I understand the quest for that particular holy grail. I also want it. But it’s a tricky problem.
For example, I want to be able to export my RM data in some sense (probably not as a GEDCOM) and them import that data in genealogy software product B. And I want every bit of data to be 100% intact in genealogy software product B, including media files. Then, I want to do the same thing again, exporting my data from genealogy software product B in some sense and then to import my data into genealogy software product C. Again, I want every bit of data to be 100% intact in genealogy software product C, including media files. As you can guess, I would like to continue this procedure with genealogy software products D and E and F and so forth, and finally back into RM. And I want every bit of data to be 100% intact back in RM, including media files.
But at the same time, I don’t want my media files to be stored in my RM database nor in any other RM database. I want my media files to have meaningful file names and to be in a meaningful subfolder structure. So the horns of my dilemma are similar to yours. I think some kind of “container” other than GEDCOM is needed to contain such a self contained package that includes the media files.
Like IceMan, I am a GedSite user. GedSite is designed to work with data from any genealogy software, not just with RM data. But GedSite does an especially good job of processing RM’s special features like shared facts and Place Details. Essentially, GedSite uses a Web site as a “container” to contain your RM data. A Web site created by GedSite is not amenable to being imported back into RM or any other genealogy software as in my mythical example of genealogical software A and B and C being able to export and import each other’s data as a single package including media. But for one direction, namely from RM to GedSite, it does a good job of creating a “container” to hold all your data within a single set of covers.
The GedSite vendor has a companion product called Gedcom Publisher which does pretty much the same thing as GedSite except that the “container” which contains your RM data is an E-book instead of a Web site. The products are so similar that if you already know how to use GedSite, you also know how to use Gedcom Publisher. I own a Gedcom Publisher license, but I don’t actually do much with it. My problem is is not with the product, it’s with the concept of E-books. I just don’t like them. If I want to curl up with a good book, I want it to be a real book. I don’t want to read from an electronic screen of any kind.
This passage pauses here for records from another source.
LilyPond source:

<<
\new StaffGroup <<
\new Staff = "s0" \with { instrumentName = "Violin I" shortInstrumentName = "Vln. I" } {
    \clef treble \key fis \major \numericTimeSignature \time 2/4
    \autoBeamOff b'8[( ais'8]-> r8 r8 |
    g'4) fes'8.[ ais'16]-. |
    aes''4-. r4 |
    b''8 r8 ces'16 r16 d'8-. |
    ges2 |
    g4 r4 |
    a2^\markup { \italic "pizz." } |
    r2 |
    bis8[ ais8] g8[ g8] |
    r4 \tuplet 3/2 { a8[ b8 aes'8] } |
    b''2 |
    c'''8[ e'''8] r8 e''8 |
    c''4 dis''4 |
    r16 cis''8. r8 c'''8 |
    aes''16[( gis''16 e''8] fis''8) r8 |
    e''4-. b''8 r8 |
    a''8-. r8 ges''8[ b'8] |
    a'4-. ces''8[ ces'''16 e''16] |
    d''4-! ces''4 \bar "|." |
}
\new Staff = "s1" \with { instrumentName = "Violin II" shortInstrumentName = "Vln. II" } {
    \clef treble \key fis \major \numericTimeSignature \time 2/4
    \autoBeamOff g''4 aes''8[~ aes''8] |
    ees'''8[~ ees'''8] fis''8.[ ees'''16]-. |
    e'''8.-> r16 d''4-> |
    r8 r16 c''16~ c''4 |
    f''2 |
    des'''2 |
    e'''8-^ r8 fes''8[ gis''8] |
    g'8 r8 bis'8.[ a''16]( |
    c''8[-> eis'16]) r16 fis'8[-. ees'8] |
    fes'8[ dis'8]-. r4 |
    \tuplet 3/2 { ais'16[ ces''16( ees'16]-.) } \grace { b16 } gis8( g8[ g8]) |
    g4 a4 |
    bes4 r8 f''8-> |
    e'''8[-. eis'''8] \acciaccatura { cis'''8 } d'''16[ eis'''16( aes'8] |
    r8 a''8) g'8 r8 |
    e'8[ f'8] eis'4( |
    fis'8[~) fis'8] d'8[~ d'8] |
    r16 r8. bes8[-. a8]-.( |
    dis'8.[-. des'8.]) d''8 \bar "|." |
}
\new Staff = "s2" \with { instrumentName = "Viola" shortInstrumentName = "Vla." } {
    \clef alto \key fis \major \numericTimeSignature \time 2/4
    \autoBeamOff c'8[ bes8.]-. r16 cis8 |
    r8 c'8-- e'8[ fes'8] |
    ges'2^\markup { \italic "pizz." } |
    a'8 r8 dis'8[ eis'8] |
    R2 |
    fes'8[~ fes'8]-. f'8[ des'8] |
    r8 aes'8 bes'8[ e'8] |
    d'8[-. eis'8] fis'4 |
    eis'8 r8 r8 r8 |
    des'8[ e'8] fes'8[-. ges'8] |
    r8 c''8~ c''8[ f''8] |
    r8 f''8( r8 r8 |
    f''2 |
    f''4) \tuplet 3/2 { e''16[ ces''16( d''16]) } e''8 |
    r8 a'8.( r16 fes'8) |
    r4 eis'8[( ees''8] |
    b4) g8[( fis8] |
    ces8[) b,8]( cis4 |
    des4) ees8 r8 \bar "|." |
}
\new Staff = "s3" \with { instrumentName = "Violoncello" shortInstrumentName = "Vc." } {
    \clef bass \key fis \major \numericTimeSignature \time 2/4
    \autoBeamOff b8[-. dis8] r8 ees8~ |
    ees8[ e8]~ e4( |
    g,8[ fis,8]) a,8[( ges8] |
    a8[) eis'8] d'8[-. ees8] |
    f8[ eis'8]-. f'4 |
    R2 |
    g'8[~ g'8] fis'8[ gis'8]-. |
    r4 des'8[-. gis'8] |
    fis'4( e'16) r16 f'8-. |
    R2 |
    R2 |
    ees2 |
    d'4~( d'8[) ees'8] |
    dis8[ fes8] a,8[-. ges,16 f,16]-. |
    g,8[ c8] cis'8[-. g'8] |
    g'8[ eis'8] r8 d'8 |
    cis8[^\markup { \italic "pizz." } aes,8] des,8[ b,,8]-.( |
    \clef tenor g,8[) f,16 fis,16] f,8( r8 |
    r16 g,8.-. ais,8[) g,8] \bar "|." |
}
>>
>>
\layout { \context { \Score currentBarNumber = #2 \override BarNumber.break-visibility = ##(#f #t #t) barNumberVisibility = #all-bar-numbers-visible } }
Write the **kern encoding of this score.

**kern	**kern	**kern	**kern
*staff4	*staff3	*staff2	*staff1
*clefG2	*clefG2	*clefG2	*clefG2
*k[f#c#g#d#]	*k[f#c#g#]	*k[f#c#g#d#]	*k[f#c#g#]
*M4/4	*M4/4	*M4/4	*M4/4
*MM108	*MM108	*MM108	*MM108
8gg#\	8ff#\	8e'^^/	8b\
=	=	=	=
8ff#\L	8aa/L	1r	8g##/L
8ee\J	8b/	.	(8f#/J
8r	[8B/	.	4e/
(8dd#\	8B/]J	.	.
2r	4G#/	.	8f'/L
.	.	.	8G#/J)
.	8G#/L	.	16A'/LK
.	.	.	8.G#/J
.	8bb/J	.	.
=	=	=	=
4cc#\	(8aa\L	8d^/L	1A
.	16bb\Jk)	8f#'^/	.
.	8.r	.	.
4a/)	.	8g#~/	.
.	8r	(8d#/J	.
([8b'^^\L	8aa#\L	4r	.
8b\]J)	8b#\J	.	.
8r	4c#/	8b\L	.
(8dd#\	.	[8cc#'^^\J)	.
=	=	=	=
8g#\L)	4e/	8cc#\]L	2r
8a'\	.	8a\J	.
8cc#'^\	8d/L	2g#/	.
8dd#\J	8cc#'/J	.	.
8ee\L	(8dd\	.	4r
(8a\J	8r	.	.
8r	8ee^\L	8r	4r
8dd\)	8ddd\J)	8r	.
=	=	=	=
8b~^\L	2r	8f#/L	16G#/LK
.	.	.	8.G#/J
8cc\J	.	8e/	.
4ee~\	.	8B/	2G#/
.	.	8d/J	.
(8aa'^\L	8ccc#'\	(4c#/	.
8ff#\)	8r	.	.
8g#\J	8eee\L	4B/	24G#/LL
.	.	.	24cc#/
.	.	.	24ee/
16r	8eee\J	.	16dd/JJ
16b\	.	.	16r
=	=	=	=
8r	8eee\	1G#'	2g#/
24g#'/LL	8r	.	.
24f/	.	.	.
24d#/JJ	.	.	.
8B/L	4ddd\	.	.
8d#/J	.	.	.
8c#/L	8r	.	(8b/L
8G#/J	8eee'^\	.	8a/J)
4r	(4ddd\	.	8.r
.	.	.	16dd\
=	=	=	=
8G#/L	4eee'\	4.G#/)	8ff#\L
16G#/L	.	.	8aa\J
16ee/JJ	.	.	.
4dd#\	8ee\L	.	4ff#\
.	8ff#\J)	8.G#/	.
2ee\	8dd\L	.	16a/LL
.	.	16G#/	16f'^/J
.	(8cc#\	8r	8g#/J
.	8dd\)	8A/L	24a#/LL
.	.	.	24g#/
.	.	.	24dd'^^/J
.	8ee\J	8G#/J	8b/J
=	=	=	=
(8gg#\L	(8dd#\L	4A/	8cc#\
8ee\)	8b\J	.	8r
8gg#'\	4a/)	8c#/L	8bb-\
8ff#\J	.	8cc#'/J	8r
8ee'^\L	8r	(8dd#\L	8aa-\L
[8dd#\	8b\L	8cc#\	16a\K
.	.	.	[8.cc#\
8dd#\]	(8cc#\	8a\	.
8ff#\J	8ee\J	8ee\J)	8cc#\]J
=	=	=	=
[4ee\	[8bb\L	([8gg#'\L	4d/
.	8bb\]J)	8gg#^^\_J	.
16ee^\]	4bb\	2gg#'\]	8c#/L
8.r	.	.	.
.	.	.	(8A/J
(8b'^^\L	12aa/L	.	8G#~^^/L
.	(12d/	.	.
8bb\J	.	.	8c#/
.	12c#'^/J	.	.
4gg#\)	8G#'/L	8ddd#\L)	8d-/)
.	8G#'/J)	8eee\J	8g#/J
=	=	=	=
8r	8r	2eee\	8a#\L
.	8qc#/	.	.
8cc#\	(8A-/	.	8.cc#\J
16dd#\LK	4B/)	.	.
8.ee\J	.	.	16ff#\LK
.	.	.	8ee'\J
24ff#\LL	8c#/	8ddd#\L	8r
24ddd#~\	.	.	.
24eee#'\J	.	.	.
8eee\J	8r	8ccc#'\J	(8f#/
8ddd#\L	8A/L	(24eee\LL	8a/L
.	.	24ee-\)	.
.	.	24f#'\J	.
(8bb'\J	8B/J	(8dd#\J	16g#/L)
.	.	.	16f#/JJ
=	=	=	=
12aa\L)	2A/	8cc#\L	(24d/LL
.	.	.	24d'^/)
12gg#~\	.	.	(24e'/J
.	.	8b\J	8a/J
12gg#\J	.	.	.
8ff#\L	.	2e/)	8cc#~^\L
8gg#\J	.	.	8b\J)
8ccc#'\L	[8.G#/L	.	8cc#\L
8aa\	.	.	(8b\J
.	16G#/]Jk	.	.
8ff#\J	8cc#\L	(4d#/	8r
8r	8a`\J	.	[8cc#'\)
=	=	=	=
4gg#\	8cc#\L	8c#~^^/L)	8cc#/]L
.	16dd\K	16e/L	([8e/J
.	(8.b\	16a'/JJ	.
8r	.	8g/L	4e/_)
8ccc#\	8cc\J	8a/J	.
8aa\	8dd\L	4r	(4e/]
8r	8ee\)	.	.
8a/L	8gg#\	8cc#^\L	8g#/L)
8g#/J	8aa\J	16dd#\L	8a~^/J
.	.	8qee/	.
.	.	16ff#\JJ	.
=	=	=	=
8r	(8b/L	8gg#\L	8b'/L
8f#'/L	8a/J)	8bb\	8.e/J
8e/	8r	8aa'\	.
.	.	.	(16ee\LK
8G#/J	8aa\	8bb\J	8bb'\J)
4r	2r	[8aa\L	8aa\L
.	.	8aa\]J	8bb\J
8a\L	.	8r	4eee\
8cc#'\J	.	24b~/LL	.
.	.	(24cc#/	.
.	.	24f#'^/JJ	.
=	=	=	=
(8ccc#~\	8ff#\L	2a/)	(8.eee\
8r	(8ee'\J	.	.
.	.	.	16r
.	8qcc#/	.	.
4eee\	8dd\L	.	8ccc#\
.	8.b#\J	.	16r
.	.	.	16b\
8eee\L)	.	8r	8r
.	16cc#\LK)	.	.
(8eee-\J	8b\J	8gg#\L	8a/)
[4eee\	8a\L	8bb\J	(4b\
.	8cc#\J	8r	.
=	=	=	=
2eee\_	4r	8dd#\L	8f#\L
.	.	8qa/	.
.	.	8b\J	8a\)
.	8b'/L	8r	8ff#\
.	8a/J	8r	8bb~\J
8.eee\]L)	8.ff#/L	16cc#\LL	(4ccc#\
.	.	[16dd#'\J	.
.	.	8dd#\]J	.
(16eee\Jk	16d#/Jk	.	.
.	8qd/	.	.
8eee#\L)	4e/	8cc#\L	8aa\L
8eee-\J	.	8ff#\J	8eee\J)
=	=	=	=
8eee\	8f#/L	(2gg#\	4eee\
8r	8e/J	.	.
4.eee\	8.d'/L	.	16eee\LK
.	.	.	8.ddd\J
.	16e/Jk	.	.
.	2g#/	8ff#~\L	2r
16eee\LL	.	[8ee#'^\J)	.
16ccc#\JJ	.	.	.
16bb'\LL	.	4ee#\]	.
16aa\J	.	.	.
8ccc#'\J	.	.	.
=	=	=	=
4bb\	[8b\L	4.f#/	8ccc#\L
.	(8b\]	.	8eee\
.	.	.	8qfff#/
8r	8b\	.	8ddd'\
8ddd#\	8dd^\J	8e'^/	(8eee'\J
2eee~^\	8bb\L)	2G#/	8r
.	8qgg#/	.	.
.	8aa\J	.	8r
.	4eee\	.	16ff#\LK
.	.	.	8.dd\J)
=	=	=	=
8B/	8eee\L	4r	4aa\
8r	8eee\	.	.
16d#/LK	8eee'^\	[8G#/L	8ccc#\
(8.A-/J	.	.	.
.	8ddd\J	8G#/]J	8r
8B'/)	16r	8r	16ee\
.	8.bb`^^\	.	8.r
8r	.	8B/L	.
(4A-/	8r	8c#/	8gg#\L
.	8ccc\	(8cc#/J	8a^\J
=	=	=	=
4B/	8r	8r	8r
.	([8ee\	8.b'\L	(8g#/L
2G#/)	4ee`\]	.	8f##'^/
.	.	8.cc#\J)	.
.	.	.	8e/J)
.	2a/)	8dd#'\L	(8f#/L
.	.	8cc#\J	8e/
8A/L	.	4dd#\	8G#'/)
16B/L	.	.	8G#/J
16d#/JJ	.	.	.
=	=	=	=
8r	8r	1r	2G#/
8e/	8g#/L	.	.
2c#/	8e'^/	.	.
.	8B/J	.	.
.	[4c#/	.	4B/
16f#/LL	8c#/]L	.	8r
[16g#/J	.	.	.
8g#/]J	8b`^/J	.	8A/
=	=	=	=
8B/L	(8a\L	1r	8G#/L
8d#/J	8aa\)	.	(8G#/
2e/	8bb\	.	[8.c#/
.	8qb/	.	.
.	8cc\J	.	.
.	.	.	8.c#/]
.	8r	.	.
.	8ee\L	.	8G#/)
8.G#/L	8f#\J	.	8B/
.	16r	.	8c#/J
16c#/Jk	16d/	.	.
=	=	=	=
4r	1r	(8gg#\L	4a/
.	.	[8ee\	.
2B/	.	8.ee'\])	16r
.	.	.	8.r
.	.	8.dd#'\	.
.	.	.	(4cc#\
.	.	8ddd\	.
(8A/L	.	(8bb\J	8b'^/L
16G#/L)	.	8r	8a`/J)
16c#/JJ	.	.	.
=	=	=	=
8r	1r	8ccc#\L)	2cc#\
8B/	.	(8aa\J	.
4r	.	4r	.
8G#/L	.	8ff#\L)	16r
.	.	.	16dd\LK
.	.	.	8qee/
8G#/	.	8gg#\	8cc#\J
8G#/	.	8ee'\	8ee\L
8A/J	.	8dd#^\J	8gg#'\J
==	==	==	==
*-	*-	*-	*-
So I have wished that there were a third companion product from the same vendor that would create real books on paper that included everything including media files, all under one cover. But I have to admit that printing all those census images and birth certificate images and death certificate images and courthouse marriage record images and obituary images and just images of all sorts on paper would be a real mess. They would have to be large enough to be legible and hyperlinks between the rest of the book and the images couldn’t work in the same way of just clicking on them. So making e-books with Gedcom Publisher might actually be another good way to create a “container” that includes all your RM data include media files between the covers and it is self contained.
My public site created by GedSite is still a work in progress and is still quite small. You can see it at Jerry’s Genealogy Data Displayed Via GedSite If you want to see a typical page without first fighting through the surname index, a good example may be found at
Ernest Lester (Lester) Peters, Sr. To be honest, I think this page is much too cluttered and I have tried to figure out a way to tone it down a bit without losing all the data.
For example, here’s another sample page that’s not quite so cluttered, not because it’s toned down deliberately but simply because I have less data on this person. Robert Earl (Bob) Ailey I go back and forth about how much data to show on GedSite. For example, these samples show my Research Notes as a part of my citations. Like everything else with GedSite, that’s purely optional. And these samples show things like census images both as linked to the facts and as linked to the citations. I wonder if the presentation would be better if I only showed the images as linked to the citations. As I said, my site that I created with GedSite is still a work in progress.